VIPL-SLP / VAC_CSLR

Visual Alignment Constraint for Continuous Sign Language Recognition. ( ICCV 2021)
https://openaccess.thecvf.com/content/ICCV2021/html/Min_Visual_Alignment_Constraint_for_Continuous_Sign_Language_Recognition_ICCV_2021_paper.html
Apache License 2.0
116 stars 19 forks source link

Issue about alignment between label and frames. #4

Closed hulianyuyy closed 2 years ago

hulianyuyy commented 2 years ago

Thanks for your great job. I'm wondering how to draw a picture like Fig.5 in your paper. The key point lies in how to align labels with frames. Could you provide some advice? Thanks in advance!
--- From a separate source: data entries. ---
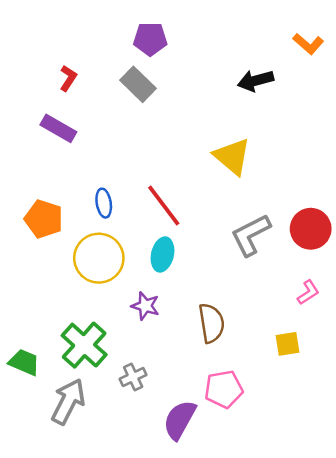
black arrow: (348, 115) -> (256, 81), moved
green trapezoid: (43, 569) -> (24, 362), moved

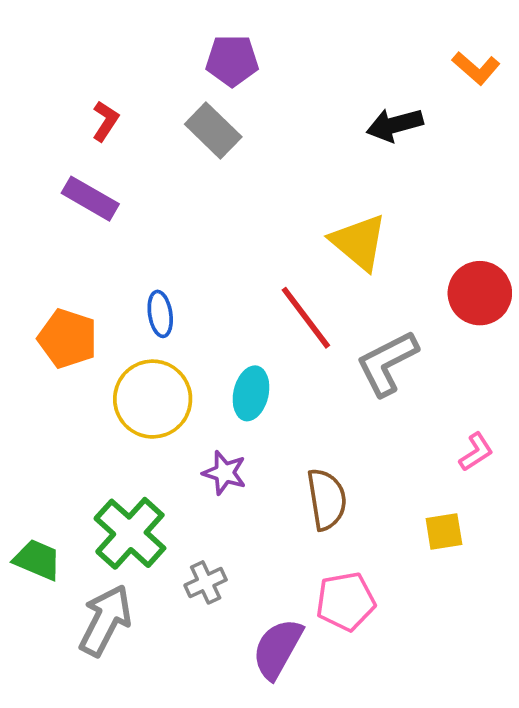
red line: (164, 205) -> (306, 318), moved
red circle: (311, 229) -> (480, 293), moved

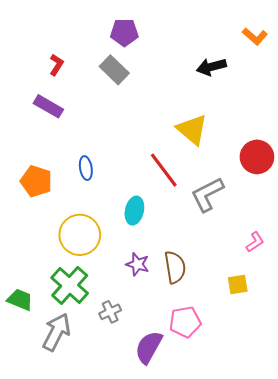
yellow circle: (153, 399) -> (80, 235), moved
purple star: (225, 473) -> (137, 264), moved

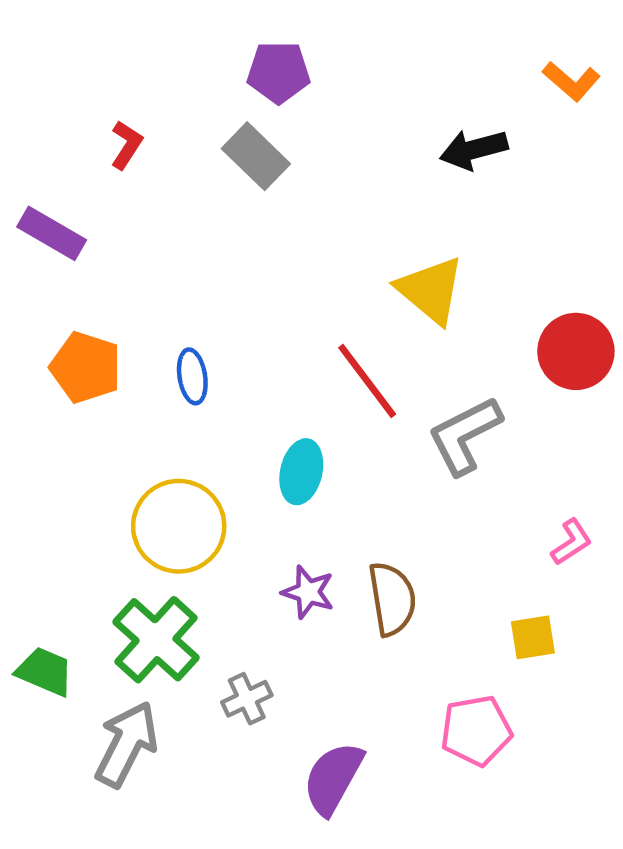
purple rectangle: (48, 106) -> (52, 233), moved
orange pentagon: (36, 181) -> (86, 367), moved
pink pentagon: (185, 322) -> (476, 731), moved

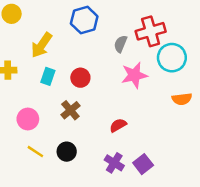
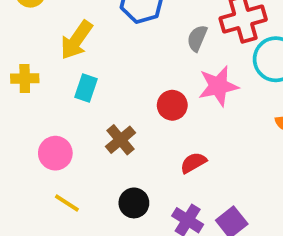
red circle: (80, 78) -> (172, 105), moved
black circle: (67, 152) -> (134, 203), moved

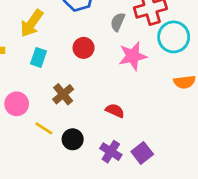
red circle: (172, 105) -> (84, 48), moved
red semicircle: (193, 163) -> (115, 111), turned 54
yellow line: (67, 203) -> (44, 128), moved

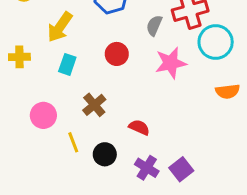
red semicircle: (115, 111) -> (139, 127), moved
yellow line: (44, 128) -> (73, 142), turned 36

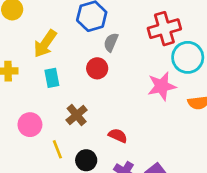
gray semicircle: (154, 26) -> (111, 42), moved
pink star: (171, 63) -> (162, 86), moved
cyan rectangle: (67, 64) -> (52, 78), turned -30

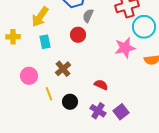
red semicircle: (118, 136) -> (101, 85), moved

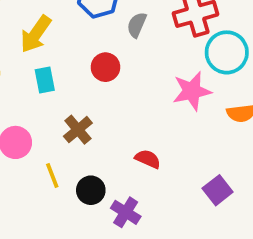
gray semicircle: (88, 16) -> (137, 25), moved
purple cross: (98, 111) -> (126, 212), moved
purple square: (121, 112) -> (218, 190), moved

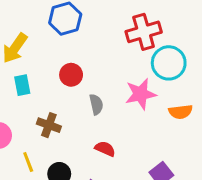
gray semicircle: (137, 25) -> (96, 104), moved, turned 144
brown cross: (78, 130) -> (49, 125), turned -30

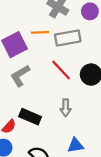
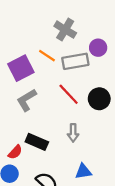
purple circle: (90, 11) -> (98, 48), moved
orange line: (40, 32) -> (47, 56), turned 35

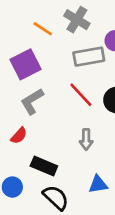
orange line: (47, 56) -> (43, 29), moved
black rectangle: (37, 142) -> (44, 166), moved
red semicircle: (15, 152) -> (19, 136), moved

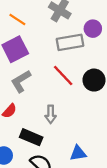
orange line: (43, 29) -> (17, 19), moved
gray arrow: (86, 140) -> (51, 114), moved

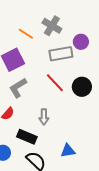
orange line: (17, 19) -> (26, 34), moved

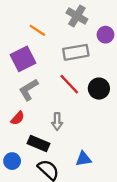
gray cross: (52, 26) -> (77, 16), moved
purple circle: (81, 42) -> (105, 35), moved

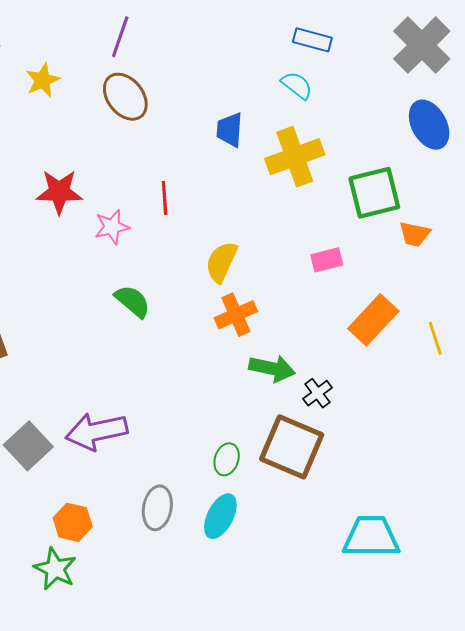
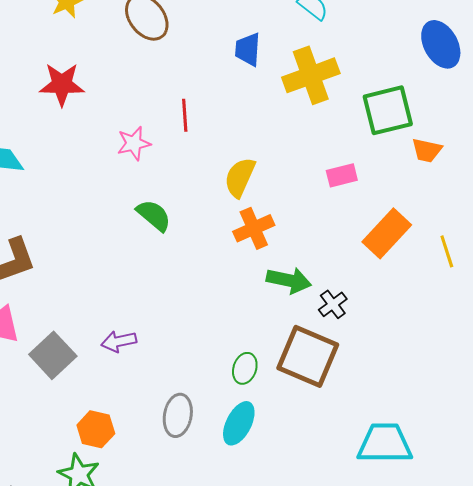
red star: (59, 192) -> (62, 84), moved
purple arrow: (96, 431) -> (119, 341), size x0.6

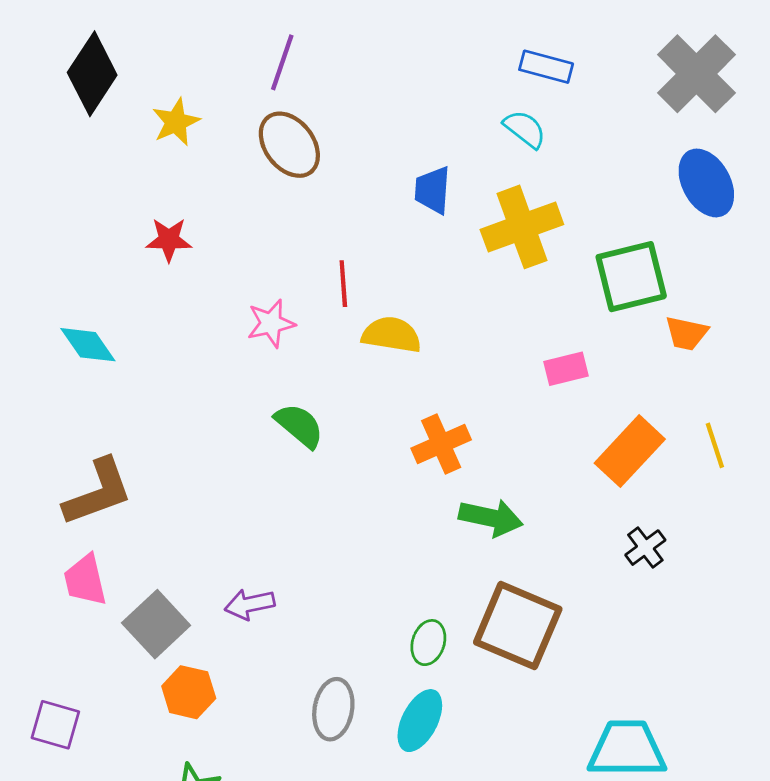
red star: (62, 84) -> (169, 240), size x0.7
yellow semicircle: (240, 177) -> (391, 335), moved, turned 75
yellow line: (447, 251) -> (715, 445), moved
black cross: (333, 304) -> (645, 548), moved
orange hexagon: (96, 429) -> (189, 692), moved

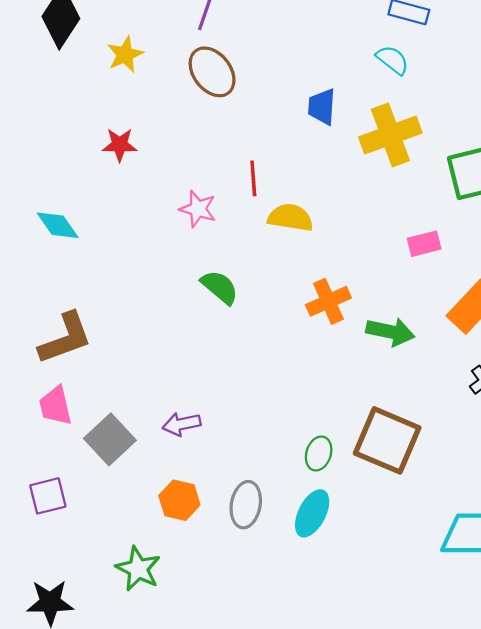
pink star: (271, 323) -> (198, 209), turned 30
green arrow: (491, 518) -> (390, 332), moved
orange hexagon: (189, 692) -> (179, 500), moved
purple square: (55, 725) -> (48, 496), moved, turned -30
ycmin95 commented 2 years ago

@hulianyuyy There are two widely used ways to align the labels with features, the greedy alignment (selecting the most likely gloss at each step) and the dominant alignment (DNF, TMM'19). We adopt the greedy alignment for simplicity and show the network predictions. The alignment between features and frames is simply based on its temporal receptive field, for example, the temporal receptive field of Subgloss-wise conv1d (C5-P2) is 6, so the logit zt is corresponding to frames f[t2, t2+6] (no padding setting).

hulianyuyy commented 2 years ago

A question that confused me is how to find the ground truth label of frames (as marked in Fig.5 in your paper). As far as we know, the Phoenix Dataset only provide labels in video domain but not precisely assigned to frames.

ycmin95 commented 2 years ago

@hulianyuyy We mannually labelled several sequences for visualization. (This website may be helpful for Phoenix).

hulianyuyy commented 2 years ago

Many thanks for you kind reply.